Washington, Feb 2 (EFE).- The US Treasury on Thursday adjusted sanctions on selling technology goods to Russia, including expanding exemptions for the Federal Security Service (FSB), the former KGB spy agency, the entity tasked with authorizing licenses for importing technology.
The move was designed to ensure that US businesses in Russia can get import permits granted by the FSB intelligence agency for assorted US technology products, and the Donald Trump administration hastened to deny reports of any “easing” of sanctions on Russia.
“I haven’t eased anything,” Trump said at a meeting with top executives of motorcycle manufacturer Harley-Davidson.
Last December, President Barack Obama’s administration completely prohibited US transactions with the FSB in retaliation for Russian interference in the Nov. 8 election, as reported by US intelligence agencies.
But White House press secretary Sean Spicer on Thursday downplayed the Treasury’s move saying “From what I understand, it’s a fairly common practice for the Treasury Department, after sanctions are in place, to go back and look at whether or not there needs to be specific carve-outs for different industries or products or services.”

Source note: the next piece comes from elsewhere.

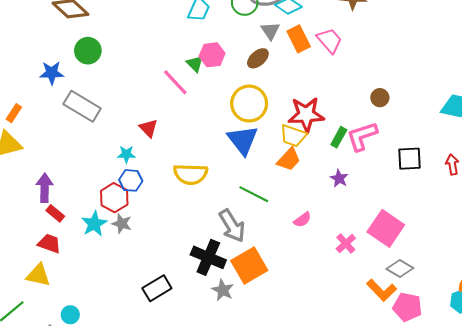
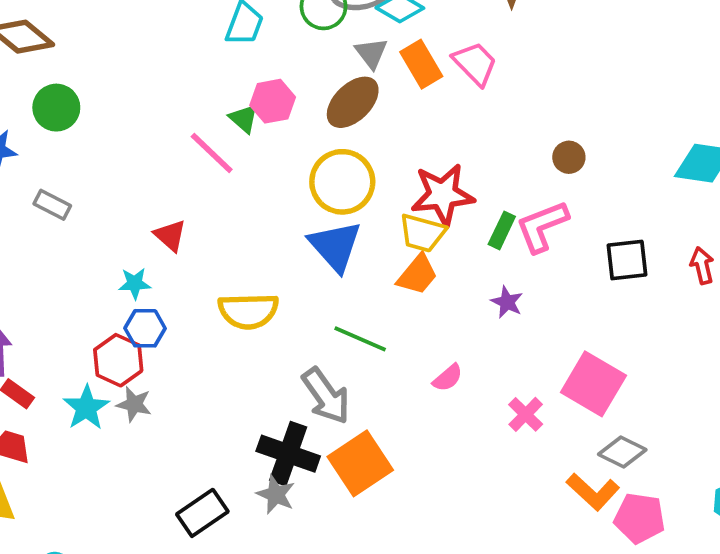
brown ellipse: (258, 58) -> (353, 102), size x1.4
gray rectangle: (82, 106) -> (52, 205), size x0.6
gray star: (223, 290) -> (276, 494), moved

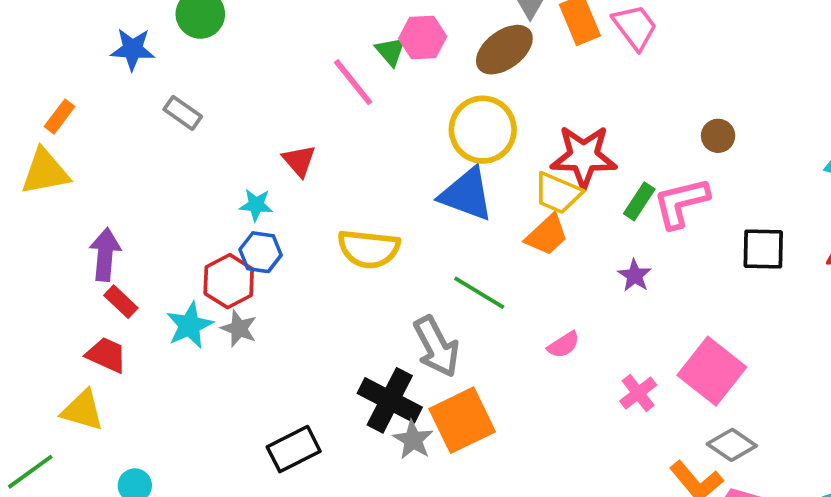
blue triangle: (335, 246) -> (467, 194), turned -36
gray star: (276, 494) -> (413, 440), moved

The adjustment does not allow US firms to sell products to the FSB itself, but rather to other Russian companies and entities, as well as US firms and entities, but it is the FSB that authorizes such transactions inside Russia.
The announcement comes after Trump spoke with Russian president Vladimir Putin by phone on Saturday, a conversation touted as a first step toward improving bilateral relations between Washington and Moscow.
Despite having stated several times that he would consider withdrawing sanctions on Moscow if the Kremlin cooperates with Washington in various areas, Trump said last Friday at a joint press conference with visiting British Prime Minister Theresa May that the sanctions against Russia should continue.
The United States and the European Union initially imposed economic sanctions on Russia in 2014, and have increased them in phases, in response to Moscow’s annexation of Crimea and its support for pro-Russian separatists in eastern Ukraine in that country’s internal conflict.